2017
PLANADVISER Practice Benchmarking Survey

Our definitive annual report on how retirement plan advisers run their practices

Story

Peer Review

2017 PLANADVISER Practice Benchmarking Survey
As a retirement plan specialist, do you think the field is increasingly competitive? Are you concerned about fee compression or an industry race to the bottom? How do you measure profitability and success? If you struggle with any of these questions, you are far from alone.

When you think about your biggest challenges and opportunities, how you measure plan success, and what services you offer to your clients, it helps to know how your peers approach these crucial topics. Asked what the top concerns were facing their practice today, advisers responding to our 2017 PLANADVISER Practice Benchmarking Survey overwhelmingly cited fee compression, with 40% saying this is a source of unease, up markedly from 34% in 2016.

Robert Kieckhefer, managing partner in The Kieckhefer Group in Milwaukee, says he is not surprised this is a lingering worry for advisers. “Fee compression will continue because it is one thing a plan sponsor can measure and be held accountable for by the Department of Labor [DOL],” Kieckhefer says. However, he is somewhat optimistic that advisers can put the brakes on this trend by “showing their value to plan sponsors, working more efficiently” and shifting some administrative tasks to the home office or recordkeepers.

The survey also found that advisers’ other concerns are adding new clients (cited by 32%), practice management (by 30%), competition/practice differentiation (by 28%), government regulation (by 24%) and staffing (by 23%). Conversely, it is very encouraging that only 4% are worried about the overall economy and 14%, about client retention.

When it comes to the area of their practice where they expect the most growth  in the coming 12 months, responses were, again, in line with last year’s survey, with 53% saying 401(k) plans and 40% saying fiduciary services or referrals, respectively. For all of the talk about retirement income, a mere 7% think this will give a boost to their business in the near term, and, perhaps because of the current popularity and pervasiveness of target-date funds (TDFs), only 7% cite them.

“We see growth coming from the same three areas,” says Dan Peluse, director, retirement plan services, at Wintrust Wealth Management in Chicago, pointing to 401(k) plans, fiduciary services and referrals. In fact, Peluse says, more plan sponsors that have not previously worked with an adviser are now in the market to hire one. “With the continued move toward specialist advisers and the impact from the DOL fiduciary rule still playing out, we see more opportunities coming from internal and external referral sources that are looking to partner with completely objective qualified plan advisory firms.”

Kieckhefer observes it is imperative for a retirement plan advisory practice to consistently expand its client base and says it is this option “or get out of the business. The only increase in efficiency is in increasing the number of plans and assets.”

Another notable development in this year’s survey is the increase in the percentage of advisers acting as a 3(21) or 3(38) fiduciary. Ninety-five percent are now a 3(21) fiduciary, up from 92% in 2016, and 68% are a 3(38), up from 60%. Considering that the fiduciary rule definition has changed, one may wonder about the 6% who say they are not a fiduciary and about the plan services they do—and do not—offer.
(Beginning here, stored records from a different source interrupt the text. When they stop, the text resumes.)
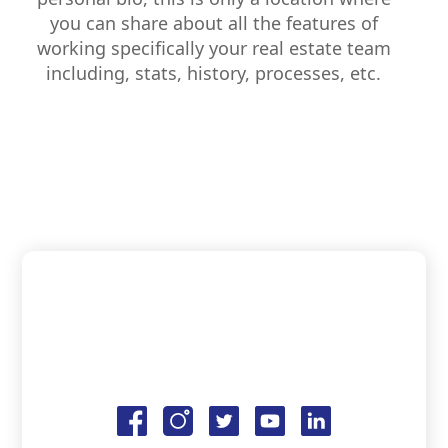
you can share about all the features of
working specifically your real estate team
including, stats, history, processes, etc.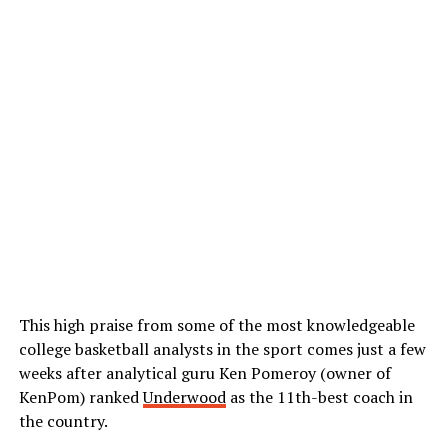
This high praise from some of the most knowledgeable
college basketball analysts in the sport comes just a few
weeks after analytical guru Ken Pomeroy (owner of
KenPom) ranked
Underwood
as the 11th-best
coach in
the country.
Peluse says this trend is likely only to continue, noting that “most plan sponsors want to distance themselves from any and all fiduciary liability. When the new fiduciary rule was being written, most plan sponsors were worried about the unknown and whether the rule would increase their fiduciary risk. This unknown has prompted plan sponsors’ interest in 3(21) and 3(38) fiduciary services, and many advisers have responded to the anticipated need.”
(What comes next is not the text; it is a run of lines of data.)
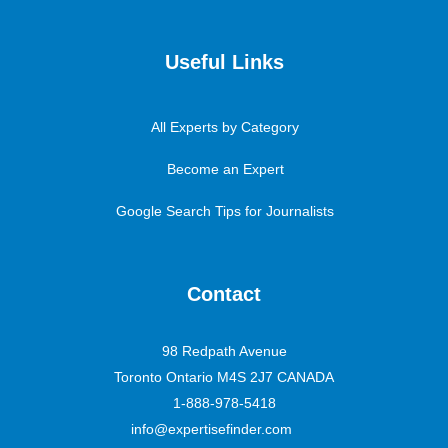
Useful Links
All Experts by Category
Become an Expert
Google Search Tips for Journalists
Contact
98 Redpath Avenue
Toronto Ontario M4S 2J7 CANADA
1-888-978-5418
info@expertisefinder.com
As to how retirement plan advisers measure the success of the plans they serve, they continue to consider the basics: participation rates (84%), deferral rates (78%), external benchmarking of plan design (72%) and the percentage of participants invested in appropriate asset allocations, such as TDFs (69%).

However, this year has seen an increase in advisers analyzing the number of participants on track to meet their retirement income replacement goals. Fifty-eight percent of advisers say they now consider this to be a plan success measurement, up from 50% in 2016.

Peluse says he views this as “encouraging, as retirement readiness measurements tell the story of participant and plan-level success.”